Die Innenpolitik ist seit der Einigung zwischen den Stichwahlkandidaten der Präsidentschaftswahl auf eine Regierung der Nationalen Einheit (RNE) im September 2014 von mühsamen Konsolidierungsbemühungen der Regierung geprägt. Nach langwierigen Auseinandersetzungen zwischen den beiden Lagern der Regierung unter Führung von Präsident Ashraf Ghani und dem Regierungsvorsitzenden (Chief Executive Officer, CEO) Abdullah Abdullah sind kurz vor dem Warschauer Nato-Gipfel im Juli schließlich alle Ministerämter besetzt worden. Die für Oktober 2016 angekündigten Parlamentswahlen werden wegen bisher ausstehender Wahlrechtsreformen nicht am geplanten Termin abgehalten werden können. Aufgrund politischer und logistischer Erfordernisse werden die Parlamentswahlen voraussichtlich frühestens in der zweiten Jahreshälfte 2017 stattfinden können. Währenddessen steigt der Druck auf die RNE durch Oppositionsgruppen, die eine Loya Dschirga fordern, um die Regierung abzulösen.

Trotz umfangreicher Reformvorhaben und aufwendiger Konsultationsmechanismen - oft unter direkter Federführung des Staatspräsidenten oder von ihm beauftragter Gremien - bleiben Qualität und Transparenz der Regierungsführung und der demokratischen Prozesse weiterhin mangelhaft. Die RNE startete im Mai 2016 eine neue Initiative zur Bekämpfung der Korruption, deren integraler Bestandteil das Anti Corruption Justice Center (ACJC) sein soll. Das ACJC soll Fällen erheblicher Korruption insbesondere auch unter hochrangigen Funktionären der afghanischen Regierung nachgehen, harrt aber noch seines offiziellen Startes.

Im Bereich der Menschenrechte hat Afghanistan unter schwierigen Umständen erhebliche Fortschritte gemacht. Inzwischen ist eine selbstbewusste neue Generation von Afghaninnen und Afghanen herangewachsen, die sich politisch, kulturell und sozial engagiert und der Zivilgesellschaft eine starke Stimme verleiht. Diese Fortschritte erreichen aber nach wie vor nicht alle Landesteile und sind außerhalb der Städte auch gegen willkürliche Entscheidungen von Amtsträgern und Richtern nur schwer durchzusetzen.

Das Justizsystem funktioniert nur sehr eingeschränkt; der Zugang zur Justiz ist nicht umfassend gewährleistet. Trotz großer Fortschritte in der Gesetzgebung in den vergangenen 14 Jahren gibt es keine einheitliche und korrekte Anwendung der verschiedenen Rechtsquellen (kodifiziertes Recht, Scharia, Gewohnheits-/Stammesrecht).
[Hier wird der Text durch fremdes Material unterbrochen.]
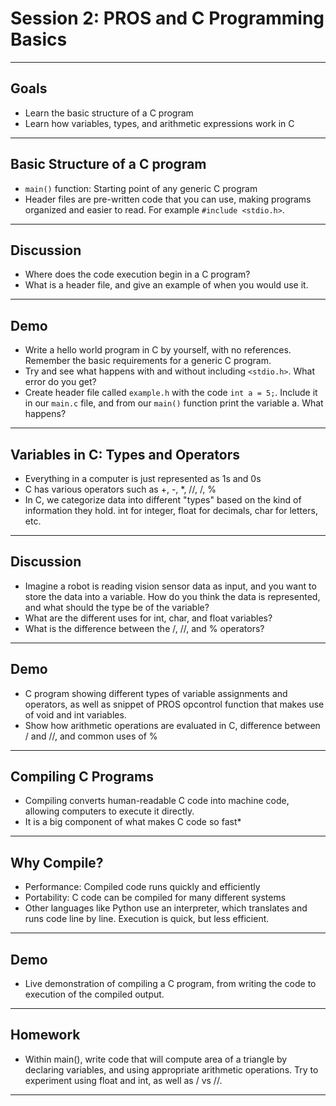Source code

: # **Session 2: PROS and C Programming Basics**

---

## Goals

* Learn the basic structure of a C program
* Learn how variables, types, and arithmetic expressions work in C

---

## Basic Structure of a C program

<!-- * Explanation of the main function, and its significance in a C program. We will discuss how all program execution in C starts from our main function.
* Review how to properly indent, space, and format code properly for readability and consistency.
* Give basic explanation of header, i.e. what does #include <stdio.h> mean. Header files are files with a '.h' extension and contains code that we can import into our current file. It is useful for code organization and readability.
 -->
* `main()` function: Starting point of any generic C program
* Header files are pre-written code that you can use, making programs organized and easier to read. For example `#include <stdio.h>`.

---

## Discussion

* Where does the code execution begin in a C program?
* What is a header file, and give an example of when you would use it.

---

## Demo

* Write a hello world program in C by yourself, with no references. Remember the basic requirements for a generic C program.
* Try and see what happens with and without including `<stdio.h>`. What error do you get?
* Create header file called `example.h` with the code `int a = 5;`. Include it in our `main.c` file, and from our `main()` function print the variable a. What happens?

---

## Variables in C: Types and Operators

<!-- Illustration Idea: Starting from source code file, show how how programs are ultimately represented in computer memory as 1s and 0s after compilation -->
* Everything in a computer is just represented as 1s and 0s
* C has various operators such as +, -, *, //, /, %
* In C, we categorize data into different "types" based on the kind of information they hold. int for integer, float for decimals, char for letters, etc.

---

## Discussion

* Imagine a robot is reading vision sensor data as input, and you want to store the data into a variable. How do you think the data is represented, and what should the type be of the variable?
* What are the different uses for int, char, and float variables?
* What is the difference between the /, //, and % operators?

---

## Demo

* C program showing different types of variable assignments and operators, as well as snippet of PROS opcontrol function that makes use of void and int variables.
* Show how arithmetic operations are evaluated in C, difference between / and //, and common uses of %

---

## Compiling C Programs

<!-- * Basic introduction to the concept of compiling - i.e. transforming C code into executable format.
* Why compiling is necessary in C, unlike some other languages such as Python. -->
* Compiling converts human-readable C code into machine code, allowing computers to execute it directly.
* It is a big component of what makes C code so fast*

---

## Why Compile?

* Performance: Compiled code runs quickly and efficiently
* Portability: C code can be compiled for many different systems
* Other languages like Python use an interpreter, which translates and runs code line by line. Execution is quick, but less efficient.

---

## Demo

* Live demonstration of compiling a C program, from writing the code to execution of the compiled output.

---

## Homework

* Within main(), write code that will compute area of a triangle by declaring variables, and using appropriate arithmetic operations. Try to experiment using float and int, as well as / vs //.

---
Verwaltung und Justiz sind nur eingeschränkt handlungsfähig; die Ausbildung von Justiz- und Vollzugsbeamten weist erhebliche Mängel auf.

Die humanitäre Situation bleibt schwierig. Neben der Versorgung von Hunderttausenden Rückkehrern und Binnenvertriebenen stellt v. a. die chronische Unterversorgung in Konfliktgebieten das Land vor große Herausforderungen. Die zeitweise Einnahme von Distrikten in verschiedenen Provinzen Afghanistans und nicht zuletzt der Angriff auf die Provinzhauptstadt Kunduz durch die Taliban im September 2015 haben die Zahl der Binnenflüchtlinge weiter erhöht.
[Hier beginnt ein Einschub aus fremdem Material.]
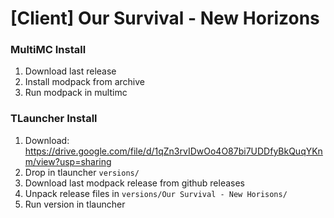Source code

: # [Client] Our Survival - New Horizons

### MultiMC Install
1. Download last release
2. Install modpack from archive
3. Run modpack in multimc

### TLauncher Install
1. Download: https://drive.google.com/file/d/1qZn3rvIDwOo4O87bi7UDDfyBkQuqYKnm/view?usp=sharing
2. Drop in tlauncher `versions/`
3. Download last modpack release from github releases
4. Unpack release files in `versions/Our Survival - New Horisons/`
5. Run version in tlauncher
Allgemeine politische Lage

Im zweiten Jahr der Transformationsdekade steht Afghanistan vor großen Herausforderungen in vielen wichtigen Politikfeldern. Die Sicherheitslage stellt unter ihnen die größte dar, weil Verbesserungen in fast allen anderen Bereichen von der unbeeinträchtigten Kontrolle des Staates über das Staatsgebiet abhängen.

Seit Anfang 2015 stehen die ANDSF offiziell in alleiniger Sicherheitsverantwortung über ganz Afghanistan, auch wenn eine Koalition von 40 Staaten im Rahmen von RSM weiterhin Ausbildung, Beratung und Unterstützung leistet. Darüber hinaus sind die USA auf der Grundlage des Bilateral Security Agreements mit einer Anti-Terror-Mission in Afghanistan präsent. Strategisches Ziel der regierungsfeindlichen Kräfte bleibt es, die Kontrolle über einzelne Gebiete nicht nur kurzfristig zu erlangen, sondern auch langfristig zu halten. Das ist ihnen mit Ausnahme einzelner Distrikte (Kreise) bisher nicht gelungen. Die Bevölkerungszentren und Hauptverkehrsstraßen werden von den ANDSF, abgesehen von kurzzeitigen Störungen durch die regierungsfeindlichen Kräfte, kontrolliert. Allerdings haben die ANDSF nach wie vor Defizite u. a. in der Führung, strategischer und taktischer Planungsfähigkeit, Aufklärung, Luftunterstützung und technischer Ausstattung.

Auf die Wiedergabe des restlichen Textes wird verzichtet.